Search code examples
pythonnumpyfinancequantitative-financeapproximation

How to more accurately approximate a set of points?


I would like to approximate bond yields in python. But the question arose which curve describes this better?

import numpy as np
import matplotlib.pyplot as plt

x = [0.02, 0.22, 0.29, 0.38, 0.52, 0.55, 0.67, 0.68, 0.74, 0.83, 1.05, 1.06, 1.19, 1.26, 1.32, 1.37, 1.38, 1.46, 1.51, 1.61, 1.62, 1.66, 1.87, 1.93, 2.01, 2.09, 2.24, 2.26, 2.3, 2.33, 2.41, 2.44, 2.51, 2.53, 2.58, 2.64, 2.65, 2.76, 3.01, 3.17, 3.21, 3.24, 3.3, 3.42, 3.51, 3.67, 3.72, 3.74, 3.83, 3.84, 3.86, 3.95, 4.01, 4.02, 4.13, 4.28, 4.36, 4.4]
y = [3, 3.96, 4.21, 2.48, 4.77, 4.13, 4.74, 5.06, 4.73, 4.59, 4.79, 5.53, 6.14, 5.71, 5.96, 5.31, 5.38, 5.41, 4.79, 5.33, 5.86, 5.03, 5.35, 5.29, 7.41, 5.56, 5.48, 5.77, 5.52, 5.68, 5.76, 5.99, 5.61, 5.78, 5.79, 5.65, 5.57, 6.1, 5.87, 5.89, 5.75, 5.89, 6.1, 5.81, 6.05, 8.31, 5.84, 6.36, 5.21, 5.81, 7.88, 6.63, 6.39, 5.99, 5.86, 5.93, 6.29, 6.07]

a = np.polyfit(np.power(x,0.5), y, 1)
y1 = a[0]*np.power(x,0.5)+a[1]

b = np.polyfit(np.log(x), y, 1)
y2 = b[0]*np.log(x) + b[1]

c = np.polyfit(x, y, 2)
y3 = c[0] * np.power(x,2) + np.multiply(c[1], x) + c[2]

plt.plot(x, y, 'ro', lw = 3, color='black')
plt.plot(x, y1, 'g', lw = 3, color='red')
plt.plot(x, y2, 'g', lw = 3, color='green')
plt.plot(x, y3, 'g', lw = 3, color='blue')
plt.axis([0, 4.5, 2, 8])
plt.rcParams['figure.figsize'] = [10, 5]

The parabolic too goes down at the end (blue), the logarithmic goes too quickly to zero at the beginning (green), and the square root has a strange hump (red). Is there any other ways of more accurate approximation or is it that I'm already getting pretty good?

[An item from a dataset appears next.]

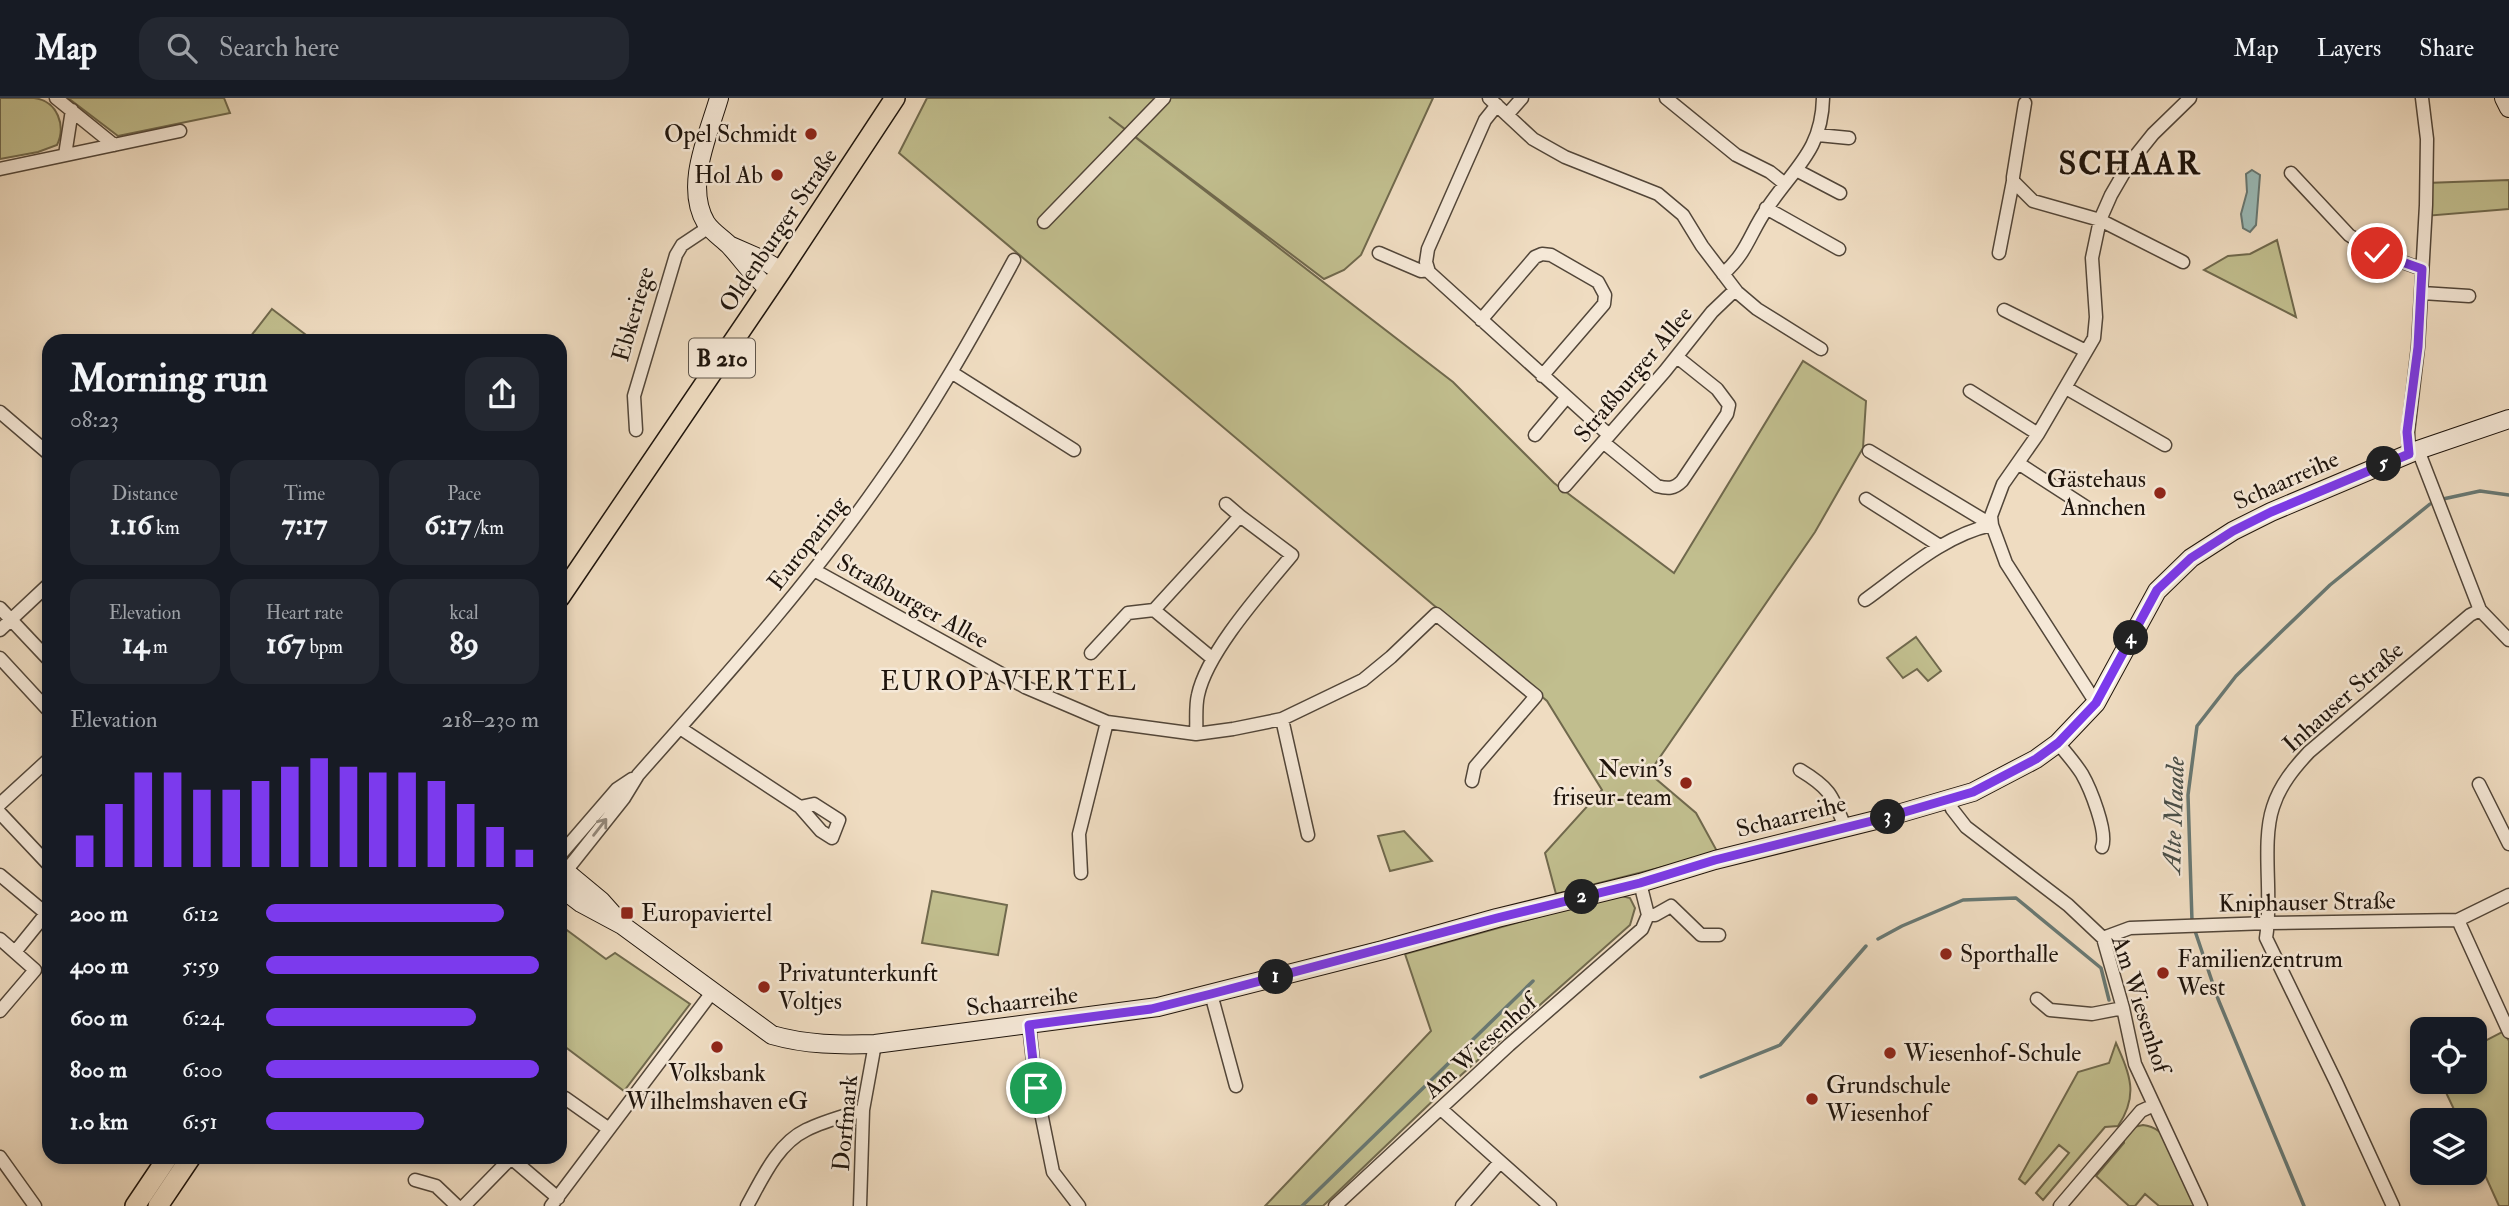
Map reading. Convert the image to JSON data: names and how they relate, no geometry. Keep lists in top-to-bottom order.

enter image description here


Solution

  • Your fits look really good! If you wanted more information to compare which of your fits is better, you can look at sum of residuals and covariance of the coefficients.

    a,residuals,cov = np.polyfit(np.power(x,0.5), y, 1, full=True, cov=True)
    

    Residuals is the sum of squared residuals of the least-squares fit. The cov matrix is the covariance of the polynomial coefficient estimates. The diagonal of this matrix is the variance estimates for each coefficient.